第七章 終焉
リーダーの男を先頭に、反乱軍たちは波のように城へ押し入っていきました。
口々に「女王を倒せ!」と叫びながら。
「すまない。お菓子の城は完成できなかった」
「もういいのです。女王様」
「でも約束を破ってしまった」
「城は完成できませんでしたが」
男はすっと何かを取り出しました。
それは、
「カップケーキ?」
「私が作ったものですが……。女王様はカップケーキが大好きだったと記憶しておりますので」
それを聴いて女王様は嬉しくなりました。
男はちゃんと覚えておいてくれたのです。
「そういえば、お前の名は何という?」
「ザラムと申します。女王様」
ザラム、と女王様は男の名を復唱しました。
それはとても懐かしい名前で、なぜ今まで忘れていたのだろうと不思議に思いました。
「女王様、ここで2人だけの結婚式を挙げましょう」
「ああ」
「私たちは、もうずっと一緒です」
「そうだな。ずっと一緒だ」
ザラムは持っていたカップケーキを、女王様と自分の顔の間に持っていきました。
そして、2人は口づけをするかのように顔を近づけ、カップケーキを1口ずつかじりました。
「女王の間はこっちだ!」
城の門を破り、中へなだれこんだ国民たちは、まっすぐ女王の間へ進行していました。
ついに女王の間へとたどり着くと、リーダーの男は勢いよく扉を開けました。
「女王、覚悟しろ!」
声をはりあげ、ずかずかと部屋に入ったリーダーの男は不意に足を止めました。後から入ってきた国民たちも同じ反応をしました。
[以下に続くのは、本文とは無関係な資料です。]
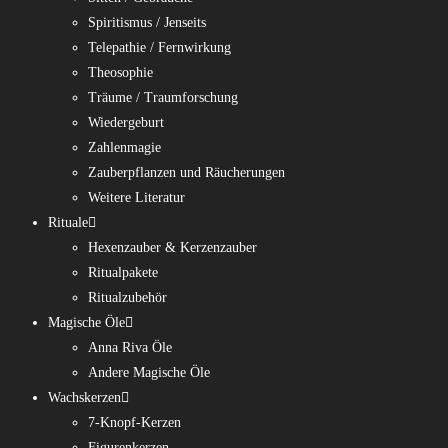
Spiritismus / Jenseits
Telepathie / Fernwirkung
Theosophie
Träume / Traumforschung
Wiedergeburt
Zahlenmagie
Zauberpflanzen und Räucherungen
Weitere Literatur
Rituale
Hexenzauber & Kerzenzauber
Ritualpakete
Ritualzubehör
Magische Öle
Anna Riva Öle
Andere Magische Öle
Wachskerzen
7-Knopf-Kerzen
Figurenkerzen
みなが目の前の光景に茫然と立ち尽くし、言葉を失ったのです。
「何ということだ……」
リーダーの男からもれた声はひどくかすれていました。目の前には自分達の生活を苦しめた憎い女王と、そんな女王に仕え続けた菓子職人の男がいました。ただ、2人は国民を前に逃げることも弁解することもありませんでした。2人は互いに寄り添いあい、床に横たわっていました。
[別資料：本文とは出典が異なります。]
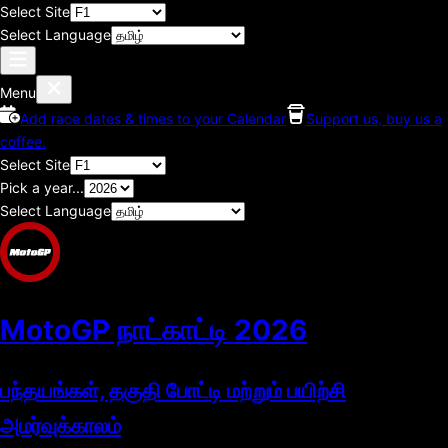
Select Site
Select Language
Menu
Add race dates & times to your Calendar
Support us, buy us a
coffee.
Select Site
Pick a year...
Select Language
MotoGP நாட்காட்டி
2026
பந்தயங்கள், தகுதி போட்டி மற்றும் பயிற்சி
அமர்வுக்காலம்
2人の顔は驚くほど穏やかで、どこか微笑んでいるようにも見えました。
「……これは」
リーダーの男は、2人の側に落ちていたあるものに気がつきました。
「カップケーキ?」
特別な装飾などない、地味なカップケーキには2口かじった跡がありました。
「なるほどな……」
リーダーの男は全てを察したかのように息をつきました。
「女王様、あなたは自分の死をもって我々への行いに対しての償いをしたということですかな。そこの若い男は女王様の後を追って命を絶った……ということでいいのかな」
リーダーの男は後ろで立ち尽くす国民たちに向き直りました。
「我らの反乱はここまでだ。この2人を弔ってやろうと思うが、異存のあるものは?」
誰も何も言わせんでした。
リーダーの男の言った通り、女王様とザラムのための墓が作られました。最初は2人を別々の墓にいれようとしたのですが、仲良く寄り添う2人を引き離すのは可哀想だという声があがりました。
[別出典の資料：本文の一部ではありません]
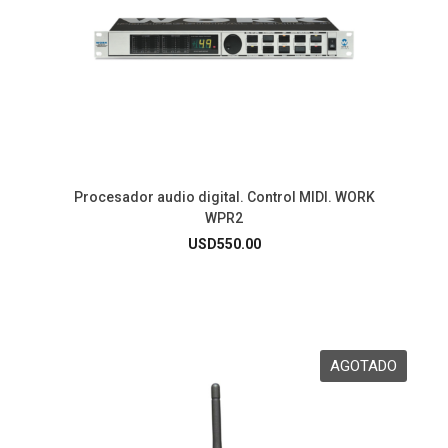
Procesador audio digital. Control MIDI. WORK
WPR2
USD
550.00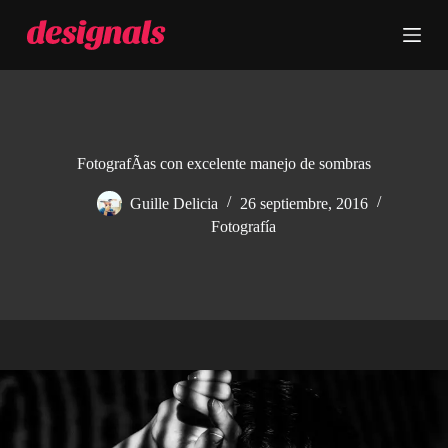
S
a
l
t
a
r
a
l
c
FotografÃ­as con excelente manejo de sombras
o
n
Guille Delicia
26 septiembre, 2016
t
Fotografía
e
n
i
d
o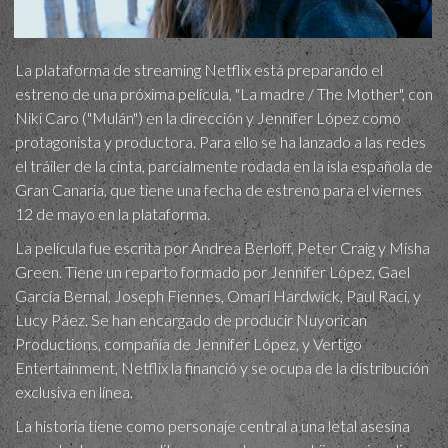
La plataforma de streaming Netflix está preparando el
estreno de una próxima película, "La madre / The Mother", con
Niki Caro ("Mulán") en la dirección y Jennifer López como
protagonista y productora. Para ello se ha lanzado a las redes
el tráiler de la cinta, parcialmente rodada en la isla española de
Gran Canaria, que tiene una fecha de estreno para el viernes
12 de mayo en la plataforma.
La película fue escrita por Andrea Berloff, Peter Craig y Misha
Green. Tiene un reparto formado por Jennifer López, Gael
García Bernal, Joseph Fiennes, Omari Hardwick, Paul Raci, y
Lucy Páez. Se han encargado de producir Nuyorican
Productions, compañía de Jennifer López, y Vertigo
Entertainment, Netflix la financió y se ocupa de la distribución
exclusiva en línea.
La historia tiene como personaje central a una letal asesina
その意見をくんで、女王様と男は一緒の墓にいれられたのです。
教会の鐘が鳴り、墓の前に立つ国民たちは祈りました。2人はきっと恋人同士だったのだろう、どうか2人が天でいつまでも一緒にいられますように、と。
リーダーの男は前に歩みでて、墓の前で頭をたれました。
「どうか安らかにお眠りください」
そう言って、墓に花と女王様の好きだった甘いお菓子たちを捧げました。そして、そのなかには女王様の大好物でもあったカップケーキもあったのでした。
「女王はバベルの夢を見る」ついに完結です。
物語を書いていて、私は女王様をどうしても身勝手だと責めることはできませんでした。愛着が湧いたというよりかは、約束を守るために必死になる姿を責める気にはなれなかったからです。